Que no pierdas esa fe
Que hoy es eterna,
Esa forma de no ser consciente de ella.
Pequeña gran revolución -Izal-
A lo largo de estas últimas décadas, ha brotado una nueva generación de jóvenes que, motivados por la aventura y el conocimiento (y ayudados un poco por las nuevas tecnologías), han levantado las anclas de sus tierras y se han lanzado a recorrer el mundo. Tal ha sido su recorrido, que hoy en todos los rincones del mundo hay quien orgullosamente lo dice “soy Saharaui” cuando le preguntan de dónde es. Y que bonito suena, de veras.
Generalmente, son educados, críticos con todo lo que los rodea, han pasado por el muelle del sistema y no han quedado satisfechos con algunos de los principales pilares que lo sustentan. Por eso vuelan, queriendo o sin querer pero no hay quien los pare. Son inteligentes, respetuosos, han perdido el miedo a los cambios y han desvalorizado las posesiones materiales. Se trata de gente libre, independiente, que aprecia la compañía y también la soledad. En ocasiones les han llegado a bautizar incluso por gente hecha de otra pasta o todoterreno.
Jóvenes que priorizan el tiempo frente al dinero, y que invierten todos sus recursos en busca de nuevas experiencias. Amables, predispuestos a compartir momentos con desconocidos y aprender cualquier actividad, sin restricciones de género ni prejuicios de clases. Les educaron para enfrentar las adversidades y crecieron a pasos de gigantes.
Son los miles de jóvenes, que nacieron en el lugar equivocado. En el rincón más inhóspito del planeta, mamaron de la sed de rabia de aquellas mujeres que levantaron el Campo de Refugiados donde habitan tras cuatro largas décadas. Nómadas por naturaleza, son la generación del exilio.
Estos revolucionarios, porque lo son, admiran la naturaleza porque en sus genes tienen ese don beduino, y saben que el bienestar siempre se halla cercano a ella. Flexibles con los horarios, a veces incluso demasiado, y con los demás, defienden que nada ni nadie debe alterar su equilibrio emocional. Y mira que es difícil, pero ahí están como si nada.
Personajes estables, que no necesitan constantes halagos para motivarse, e inventan su propio destino en base a sus gustos y aspiraciones. Sin apegos, acostumbrados a las despedidas, y saben que los héroes fenomenalmente trascendentes existen, pero sólo en las películas. No idolatran, pero sí admiran.

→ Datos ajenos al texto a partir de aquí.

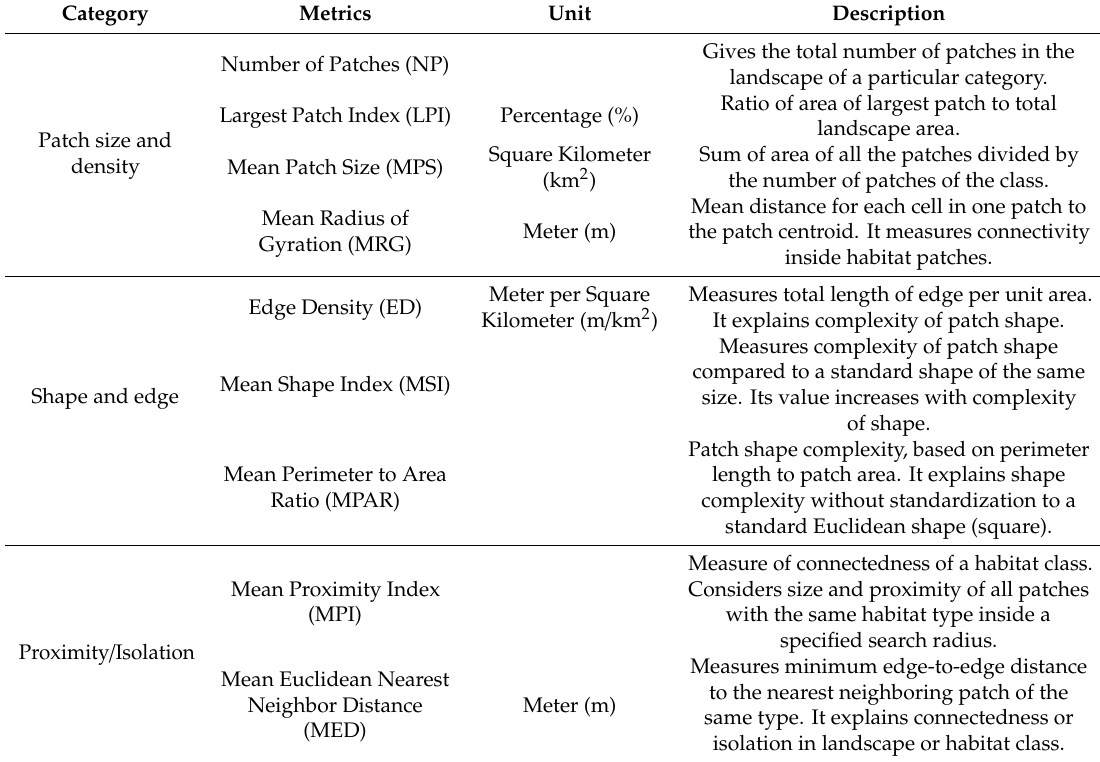
Table 3. Land cover class level description of landscape metrics used in this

Conciben la temporalidad como un hilo que enlaza esfuerzos, descansos y pequeñas recompensas. No compiten con nadie, se alegran de los méritos ajenos, y tratan de mejorar sus aptitudes. Aprecian la pureza de los espacios naturales y se sienten atormentados cuando alguien quiere pasarles por encima sin que medie el respeto. Aman la justicia, la autonomía, y aborrecen la arbitrariedad. Son guerreros que luchan contra la desigualdad y, aunque no presumen de sus cualidades, el carisma que les regala la experiencia, hace resonar sus contundentes mensajes.

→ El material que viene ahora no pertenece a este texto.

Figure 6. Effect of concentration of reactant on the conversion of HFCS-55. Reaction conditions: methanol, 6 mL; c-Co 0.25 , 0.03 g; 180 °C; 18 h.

Esta generación nómada, que no lo ha tenido nada fácil, es una pequeña porción humana que rompe los esquemas. Constituyen una masa en auge, que no está dispuesta a vivir la dura vida que los suyos ya han vivido. La revolución está proclamada, y ellos son parte de los luchadores que cambiarán el rumbo de las futuras generaciones. Son el preludio, el prólogo del libro que aún está por escribirse, por que como decía Rubén Darío “para qué querré yo la vida, cuando no tenga juventud”.